GNB1 facilitated interaction between M1 and HA proteins in mammalian cells.
(A) A549 cells were transfected with NC siRNA or #297 siRNA and infected with recombinant H5N6 virus (rM14:M-H5N1 or rM14:M-H9N2). At 24 hpi, cell lysates were immunoprecipitated using an anti-influenza M1 antibody and probed with an anti-influenza HA antibody. Cell lysates of infected A549 cells were immunoprecipitated using an anti-IgG antibody and probed with an anti-influenza HA antibody as negative control. Compared to the normal cells, the interaction between H9N2-derived M1 and HA proteins was decreased in the GNB1-silenced cells. IB, immunoblot. (B–D) Influenza M1 and HA proteins interaction was determined by PLA. The PLA was performed using antibodies specific to influenza M1 and HA proteins. The fluorescence of cells was analyzed by a fluorescence confocal microscope (red fluorescent signal).

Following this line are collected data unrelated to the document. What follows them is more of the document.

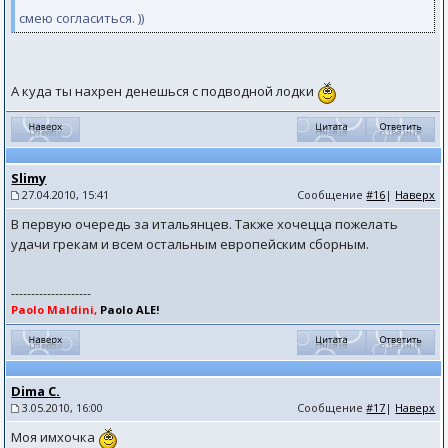
смею согласиться. ))
А куда ты нахрен денешься с подводной лодки
Slimy
27.04.2010, 15:41
Сообщение
#16
|
Наверх
В первую очередь за итальянцев. Также хочецца пожелать
удачи грекам и всем остальным европейским сборным.
--------------------
Paolo Maldini,
Paolo ALE!
Dima C.
3.05.2010, 16:00
Сообщение
#17
|
Наверх
Моя имхочка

Nuclei were stained with DAPI (blue). (B) PLA of the cells transfected with NC siRNA and an empty vector. (C) PLA of the cells transfected with NC siRNA, HA, and H9N2- or H5N1-derived M1 encoding plasmids. (D) PLA of the cells transfected with #297 siRNA, HA, and H9N2- or H5N1-derived M1 encoding plasmids. (E) Multiple images (B–D) were processed by BlobFinder to measure the PLA fluorescence intensity per cell (~30 cells total for each condition). The graphs show the means ± SD of three independent experiments normalized to the HA+H9N2-derived M1 (NC siRNA) PLA signal. (***, P < 0.001; ns, no significance.)
Fig 9.
GNB1 protein contributed to viral particle release triggered by H9N2 virus-derived M1 protein.

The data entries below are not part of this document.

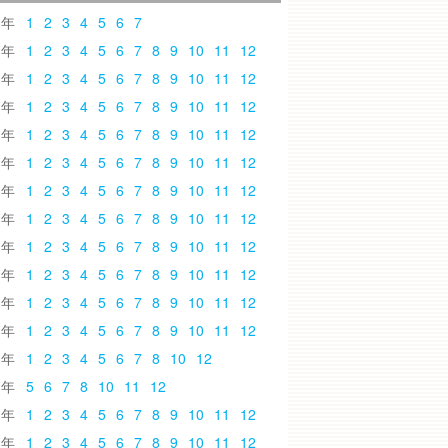
6
1
2
3
4
5
6
7
5
1
2
3
4
5
6
7
8
9
10
11
12
4
1
2
3
4
5
6
7
8
9
10
11
12
3
1
2
3
4
5
6
7
8
9
10
11
12
2
1
2
3
4
5
6
7
8
9
10
11
12
1
1
2
3
4
5
6
7
8
9
10
11
12
0
1
2
3
4
5
6
7
8
9
10
11
12
9
1
2
3
4
5
6
7
8
9
10
11
12
8
1
2
3
4
5
6
7
8
9
10
11
12
7
1
2
3
4
5
6
7
8
9
10
11
12
6
1
2
3
4
5
6
7
8
9
10
11
12
5
1
2
3
4
5
6
7
8
9
10
11
12
4
1
2
3
4
5
6
7
8
10
12
3
5
6
7
8
10
11
12
2
1
2
3
4
5
6
7
8
9
10
11
12
1
1
2
3
4
5
6
7
8
9
10
11
12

(A–E) Sizing and molecular profiling of VLP-associated H9N2-derived eGFP-M1 in #297 siRNA-induced GNB1-silenced or normal 293T cells. (A) A549 cells were transfected with siRNAs (targeting GNB1 or negative control), and GNB1 protein expression level at 36 h post-transfection were determined by Western blotting. (B–C) Size profiling of H9N2-derived eGFP-M1+ VLP particles with the FITC channel. (D–E) Molecular profiling of H9N2-derived eGFP-M1+ VLP particles. SS-H, side scatter height. (F–J) GNB1 knockdown decreased rM14:M-H9N2 virus replication in A549 cells. (F) GNB1 protein expression level at 36 h post-transfection determined by Western blotting. A549 cells transfected with siRNAs (either NC or GNB1-targeting siRNA #297) were infected with (G) rM14:M-H5N1 virus or (H) rM14:M-H9N2 virus at an MOI of 1. Viral titers were measured by TCID50 assay at the indicated time points. Each data is represented as means ± SD and represents three independent experiments. (**, P < 0.01; ***, P < 0.001; ns, no significance). A549 cells transfected with NC or GNB1-targeting siRNA #297 were infected with (I) rM14:M-H5N1 virus or(J) rM14:M-H9N2 virus at an MOI of 1, and expression of HA and M1 protein was measured by Western blotting.